Do I hear, "Hint, hint.", Eugene?

A deterrent to employing the GPU hardware is that a WealthLab optimizer is a cooperative process controlled by native WealthLab code. An optimizer add-on only tells the WealthLab host which set of parameters to try next. The WealthLab optimizer host code runs that set of parameters and returns the result to the add-on. Host code also handles the results and their presentation in the user interface.

The Exhaustive Optimizer simply loops through every possible combination of parameters. Faster optimizers use algorithms to intelligently choose a subset of exhaustive by learning what combinations achieved good results and presenting combinations "near" these previous good results. The interface between host and optimizer would need to be changed such that the WealthLab host would accept an array of parameter combinations and return an array of results to the optimizer. The GPU implementation would need to be made in the host code. The Genetic and Swarm optimizers could work in this fashion, passing parameter sets a generation at a time.

Bottom line - Implementation would be a complex cooperative effort with a fair amount of risk and uncertain ROI. I doubt it will happen.

Len (author of the Particle Swarm Optimizer add-on)

Eugene

#6

12/22/2017 6:20 AM

Excellent answer, thanks Len.

superticker

#7

12/22/2017 7:25 AM

QUOTE:
The interface between host and optimizer would need to be changed such that the Wealth Lab host would accept an array of parameter combinations and return an array of results to the optimizer.

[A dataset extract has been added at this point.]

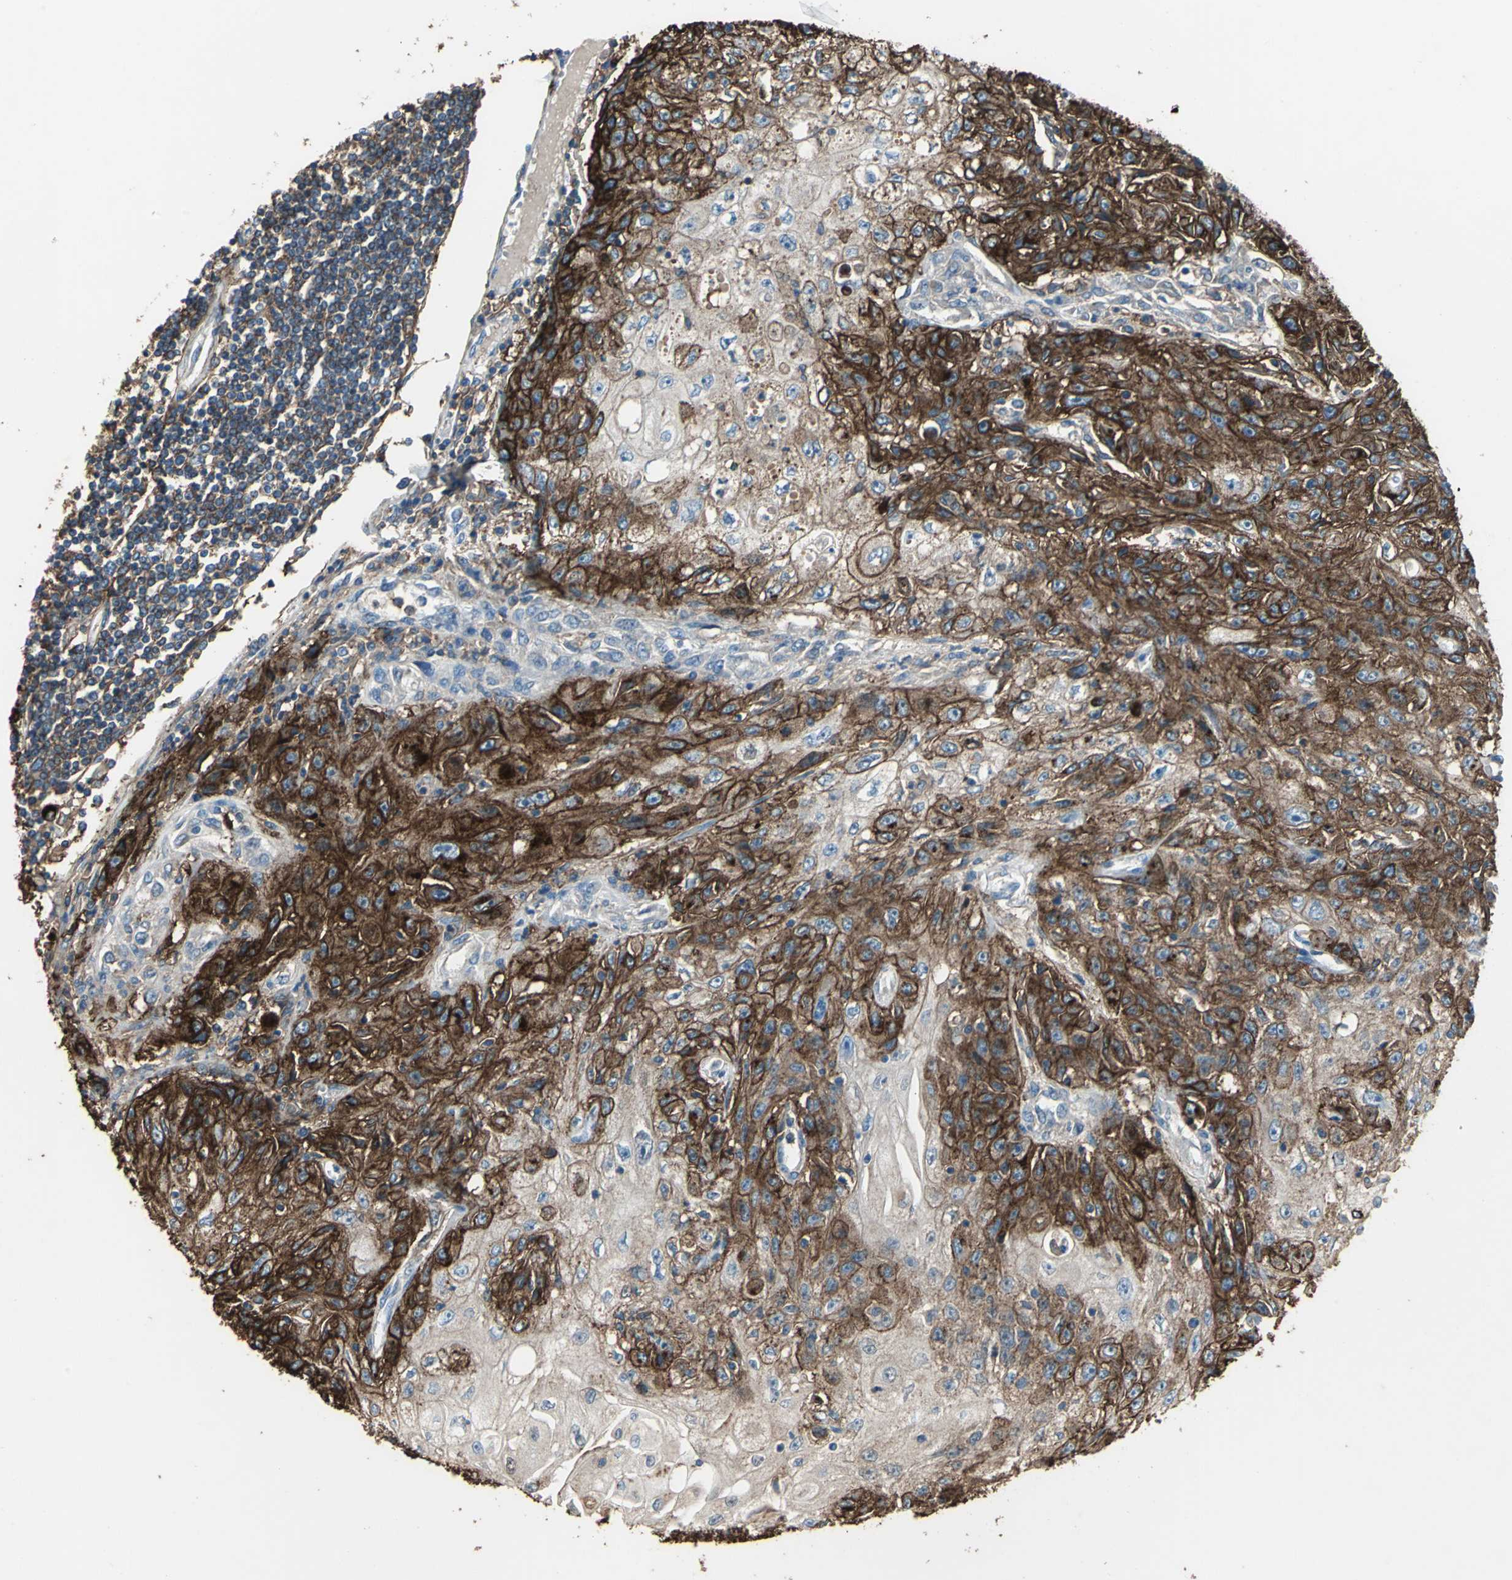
{"staining": {"intensity": "strong", "quantity": "25%-75%", "location": "cytoplasmic/membranous"}, "tissue": "skin cancer", "cell_type": "Tumor cells", "image_type": "cancer", "snomed": [{"axis": "morphology", "description": "Squamous cell carcinoma, NOS"}, {"axis": "topography", "description": "Skin"}], "caption": "Protein analysis of skin cancer (squamous cell carcinoma) tissue displays strong cytoplasmic/membranous staining in about 25%-75% of tumor cells.", "gene": "CD44", "patient": {"sex": "male", "age": 75}}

And the other problem is that you would have to host Wealth Lab on a Xeon class (server) processor with an excess of 4 to 8GBytes of on-chip L2 and L3 cache memory to fit the "parallel" optimization problem. Remember, you only run at full processor speed if your problem fits on-chip. If you have to make an off-chip access to main memory (DIMM memory), then you drop down to front-side bus speeds (333MHz) instead of 4GHz processor chip speeds.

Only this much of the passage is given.